■ Görevler ■
A – CIA ve organize suç yazısına göre teşkilatların Sicilyalı Mafya liderleriyle iletişimde kalmasına yardım eden kişileri sırala.
B – CIA ve organize suç yazısının "Evet CIA bir" ile başlayıp "bu gerçeği detaylandıralım." ile biten kısmını yeniden yaz ve "suç örgütü" yerine "suç şebekesi" koy.
C – CIA ve organize suç yazısına göre New York'ta hapsedilen Luciano neden affedilir?

■ Makale ■
....

Ceyhun BOZKURT – 01 Temmuz 2024
Kitabın ortasından konuşalım: Türkiye’ye Gri Listeler üzerinden baskı yapan, aparatları aracılığıyla Türkiye’yi narko-devlet ilan ettirmeye çalışan ABD, CIA eliyle dünyanın en büyük organize suç örgütlenmesi ve uyuşturucu kaçakçısıdır. Dünyada organize suçların ana kontrol merkezi CIA’dır. Öyledir ki, CIA kendi ülkesinde bile uyuşturucu kaçakçısı olarak bilinir. Ama bütün aktaracağım bilgilere rağmen ABD bir kez bile Gri Liste’ye hiç alınmadı. Oysa bütün söylenenleri yerine getiren ve getirmeye çalışan Türkiye listeye iki kez alındı. Amaç Türkiye’yi ekonomi üzerinden hizaya sokmaktı. Ama sadece aşağıda aktaracağım bazı olaylar bile ABD’yi 1989’dan sonra deyim yerindeyse 50 defa Gri Liste’ye sokardı, ama sokmadılar. Çünkü patron ABD’ydi.
Evet CIA bir istihbarat örgütlenmesi olmasının yanı sıra bir organize suç örgütü. Uyuşturucu sevkiyatlarından tutun da birçok organize suç alanında karşınıza çıkabilecek bir suç örgütü.
Amerikan kongre belgelerine bile giren bu gerçeği detaylandıralım.
İkinci Dünya Savaşı dönemi: CIA’nın ana ve kardeş kuruluşları olan Stratejik Hizmetler Ofisi (OSS) ve Deniz İstihbarat Ofisi (ONI), İtalyan Mafyası’nın liderleriyle ilişkiler geliştiriyor ve elemanlarını ağırlıklı olarak New York ve Chicago’nun yeraltı dünyasından alıyor. ‘Şanslı’ Luciano, Meyer Lansky, Joe Adonis ve Frank Costello, teşkilatların İtalyan diktatör Benito Mussolini tarafından sürgüne gönderilen Sicilyalı Mafya liderleriyle iletişim halinde kalmasına yardımcı oluyor. Yurt içinde amaç Doğu Yakası limanlarında sabotajı önlemek iken, İtalya’da amaç müttefik istilaları öncesinde Sicilya hakkında istihbarat elde etmek ve gelişen İtalyan Komünist Partisi’ni bastırmaktır. New York’ta hapsedilen Luciano, savaş zamanındaki hizmetinden dolayı affedilir ve İtalya’ya sınır dışı edilir; burada önce malzemeleri yasal piyasadan başka yöne çekerek, ardından Lübnan ve Türkiye’de laboratuvarlara morfin bazı sağlayan bağlantılar geliştirerek Sicilya’da kendi eroin imparatorluğunu kurmaya başlar.

....

■ Gösterilen veriler ■
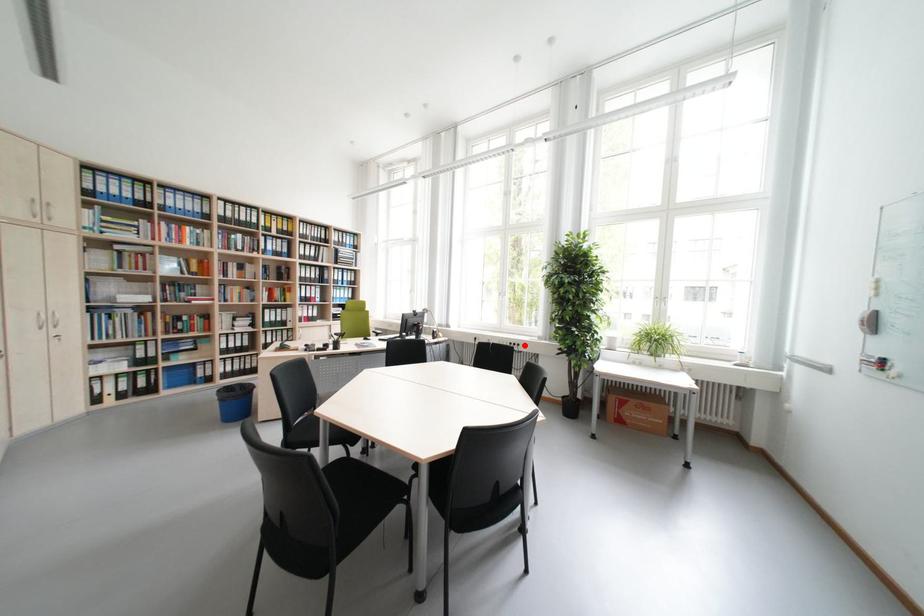
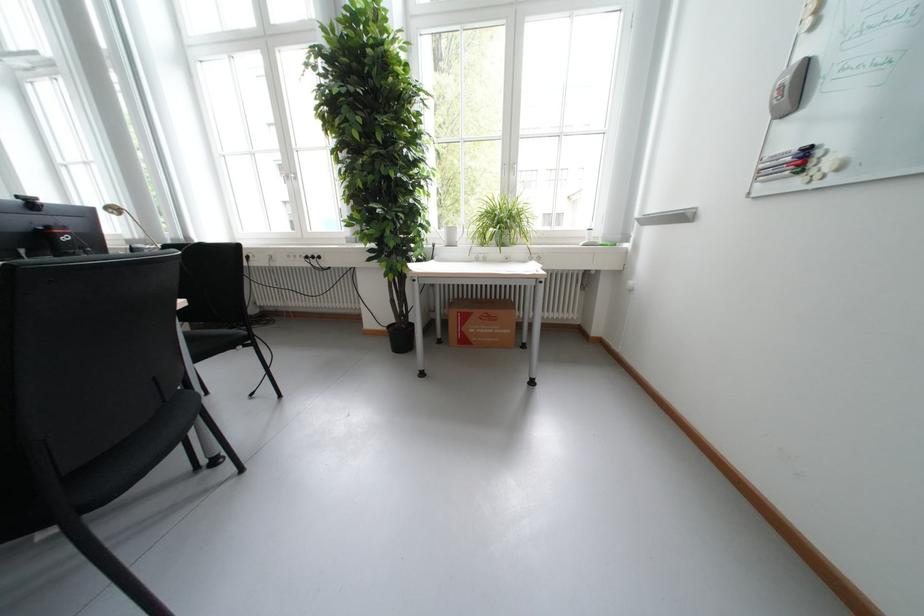
Locate, in the second image, the point that corresponds to the highlighted location in the first image.

(322, 257)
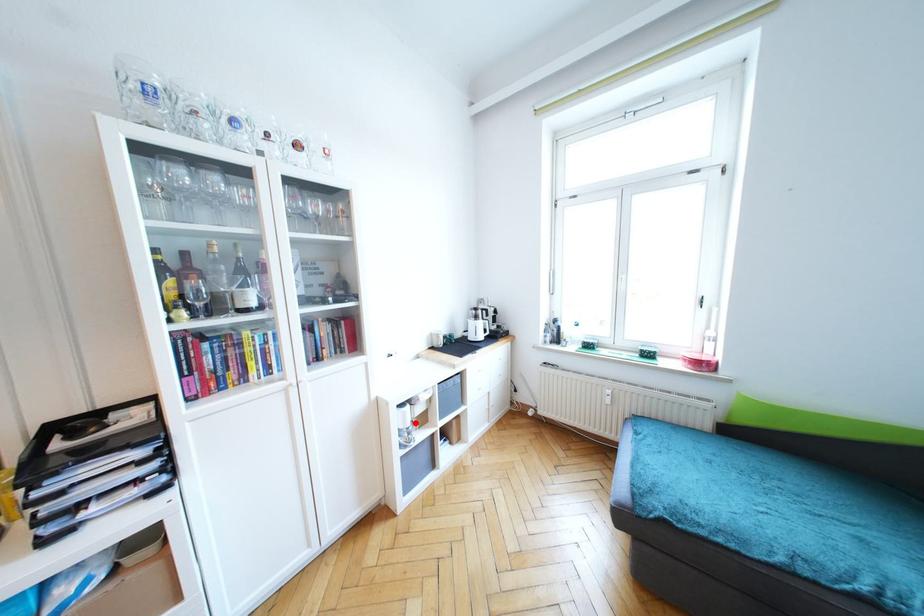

....

■ Alıştırma yanıtları ■
A – 'Şanslı' Luciano, Meyer Lansky, Joe Adonis, Frank Costello

B –
Evet CIA bir istihbarat örgütlenmesi olmasının yanı sıra bir organize suç şebekesi. Uyuşturucu sevkiyatlarından tutun da birçok organize suç alanında karşınıza çıkabilecek bir suç şebekesi.
Amerikan kongre belgelerine bile giren bu gerçeği detaylandıralım.

C – Savaş zamanındaki hizmetinden dolayı affedilir.